To top our canapes, we also whizzed up a Spiced Pear Puree. I’d never really thought that duck samosas and pear would ever be a thing – but it worked so well, giving a nip of sweetness to the duck and pastry. The resulting samosas were a combination of awesome flavours encased in crisp pastry, and definitely incredibly moreish. Definitely more impressive to serve up to your guests than a box of Iceland party snacks.
Want to make them yourself? Head over to my Facebook page now for the full recipe!
After a sneaky glass of prosecco (because that’s totally the best way to accompany a festive cooking sesh), we cracked on with the next recipe of the evening – Parmesan Risotto Balls. Yes, we had a childish giggle over the word balls. Would you expect anything less, really?
Making these tasty lil things was pretty easy and they were really, really good. And here’s the recipe…
1 shallot, peeled and finely diced // 1 clove garlic, peeled and finely crushed // 1 sprig thyme // 20g unsalted butter // 1/4tbsp sunflower oil // 1 tbsp white wine // 100g arborio rice // 450ml warm vegetable stock // 80g parmesan, finely grated // 2-3tbsp plain white flour // 1 egg, cracked and beaten // 100g dried breadcrumbs
1. Place saucepan on a medium heat, add oil and butter. Add in shallot, garlic and thyme and cook for 1-2mins.

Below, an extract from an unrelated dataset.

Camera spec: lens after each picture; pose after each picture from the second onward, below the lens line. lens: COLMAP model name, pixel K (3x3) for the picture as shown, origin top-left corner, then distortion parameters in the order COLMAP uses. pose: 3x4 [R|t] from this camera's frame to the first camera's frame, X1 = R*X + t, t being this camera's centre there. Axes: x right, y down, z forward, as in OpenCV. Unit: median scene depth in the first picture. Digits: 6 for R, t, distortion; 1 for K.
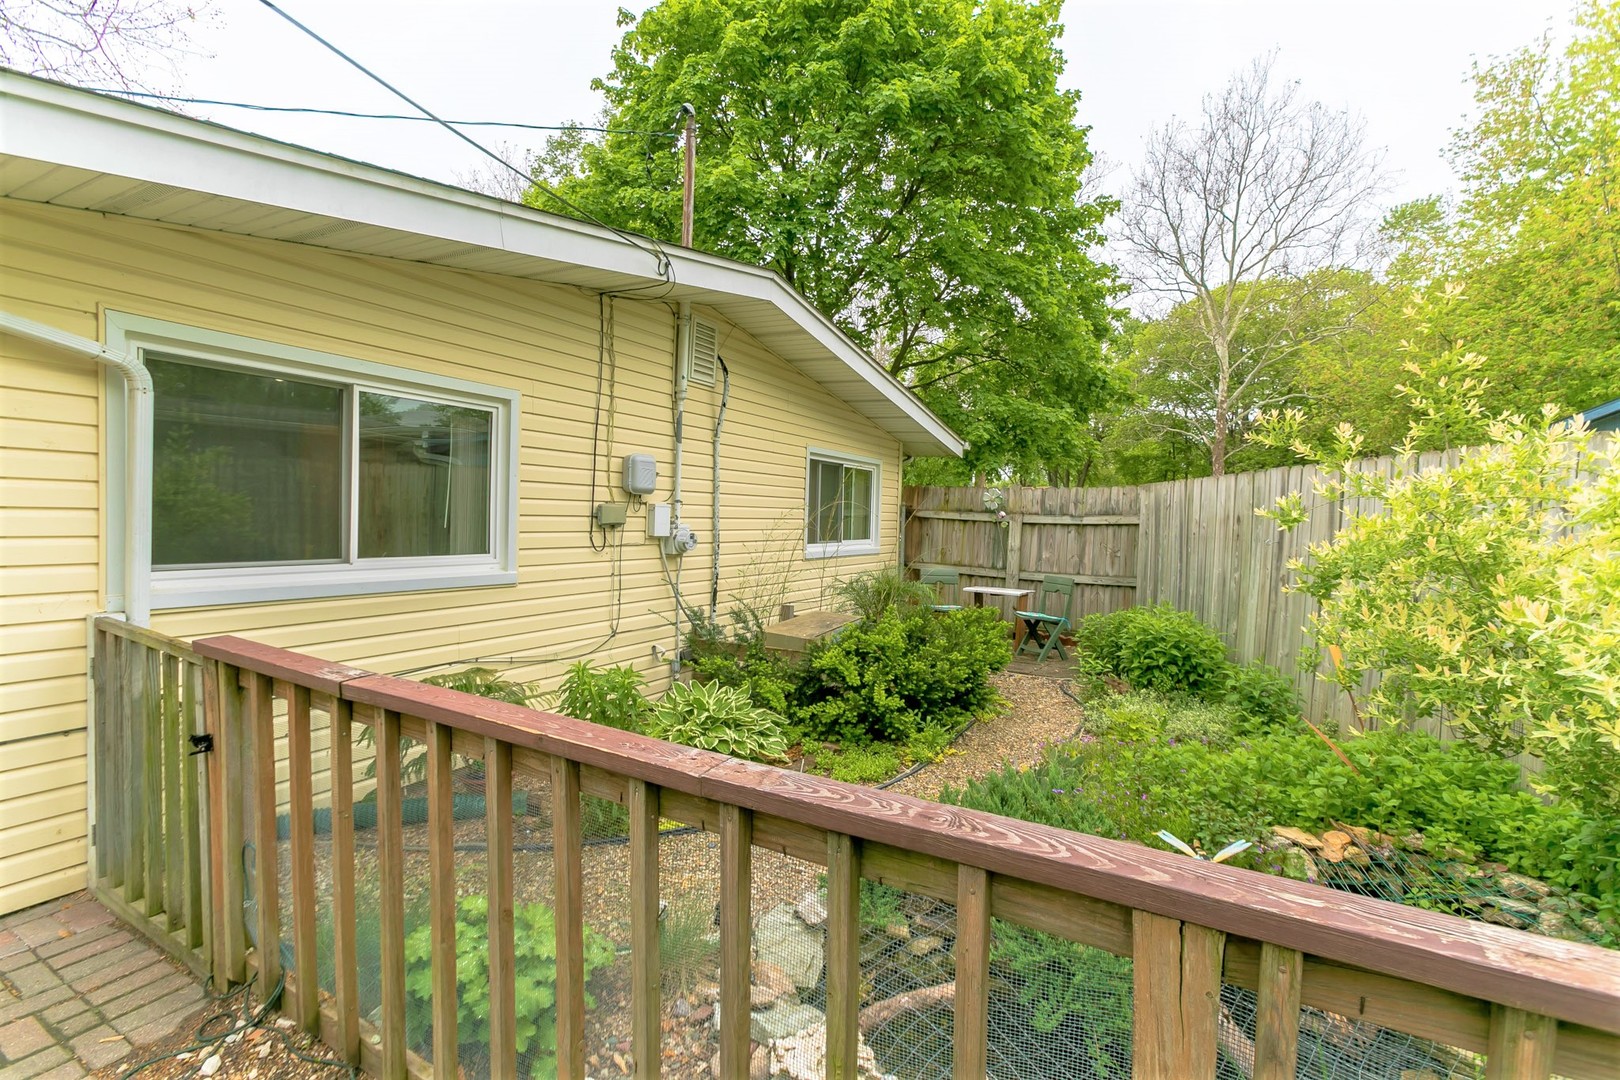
lens RADIAL K [[744.0, 0, 810.0], [0, 744.0, 540.0], [0, 0, 1]] dist [-0.038159, 0.000206]
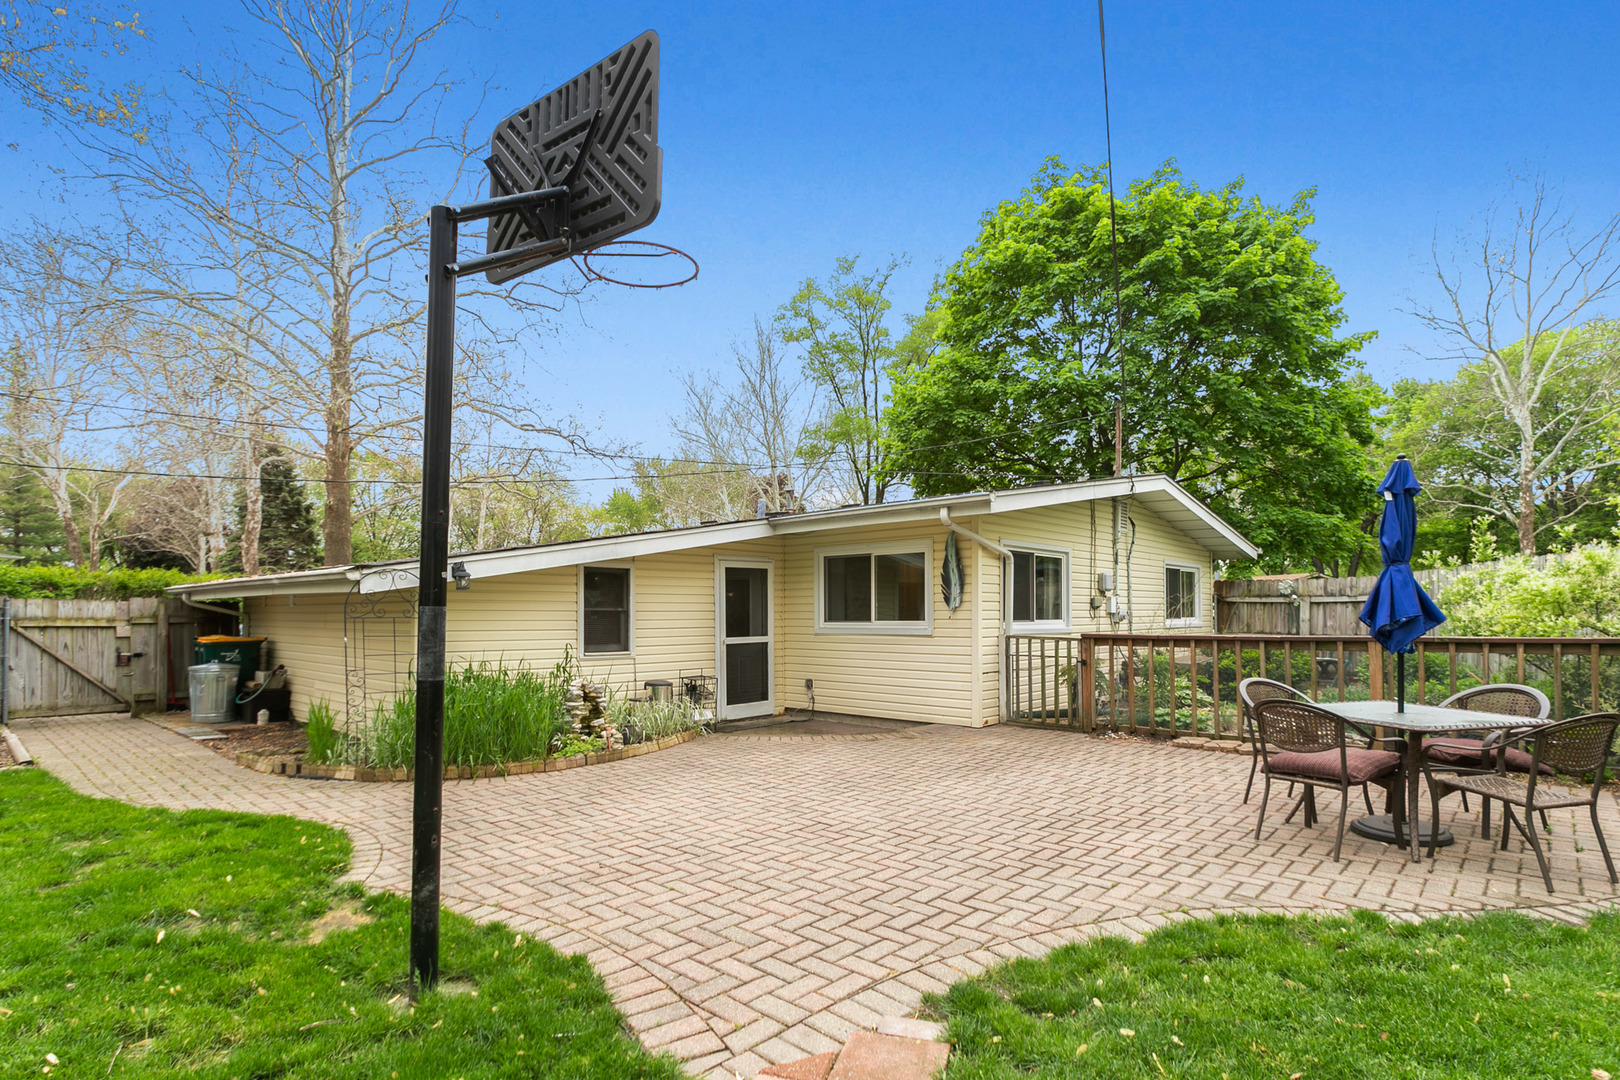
lens RADIAL K [[794.7, 0, 810.0], [0, 794.7, 588.7], [0, 0, 1]] dist [0.001169, 0.001157]
pose [[0.967660, -0.040990, -0.248906, -0.269810], [0.023319, 0.997020, -0.073534, 0.040834], [0.251178, 0.065352, 0.965732, -0.746854]]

2. Add white wine, bring to the boil and let it bubble until almost fully reduced.
3. Tip in the rice and coat with the wine and shallot mix.
4. Add the stock a ladle at a time, until absorbed by the rice.
5. Remove from the heat and stir in the parmesan, adding a pinch of salt and black pepper. Spread out on a flat tray and place in the fridge to cool.
6. Once cool, scoop into small balls. Dust each with flour, then coat with the beaten egg and roll them in the breadcrumbs.
7. Heat a fryer to 180 degrees (if you don’t have a fryer, use a small pan with enough heated oil to cover the balls). Place in fryer and cook until golden in colour
8. Serve with lemon mayonnaise (preferably homemade for the real authentic deal!)
For dessert, we cooked up biscotti, which I’ll be sharing the recipe for very soon – so keep an eye out! Finally, we made our way into the school’s theatre area, where the staff give in-depth demonstrations of their recipes. Here, we were presented with small sable biscuits (basically, little round ones) to decorate with chocolate mousse and freeze-dried strawberry pieces. Heaven.
Making canapes for a dinner party can definitely seem a bit daunting. Especially if you’re not the best in the kitchen. But my evening at Waitrose Cookery School definitely showed me that it’s way easier than you’d think. And believe me. They taste awesome. There are two schools in London, and one in Salisbury, so if you fancy a go yourself, check ’em out!
What are you planning on serving up guests this Christmas?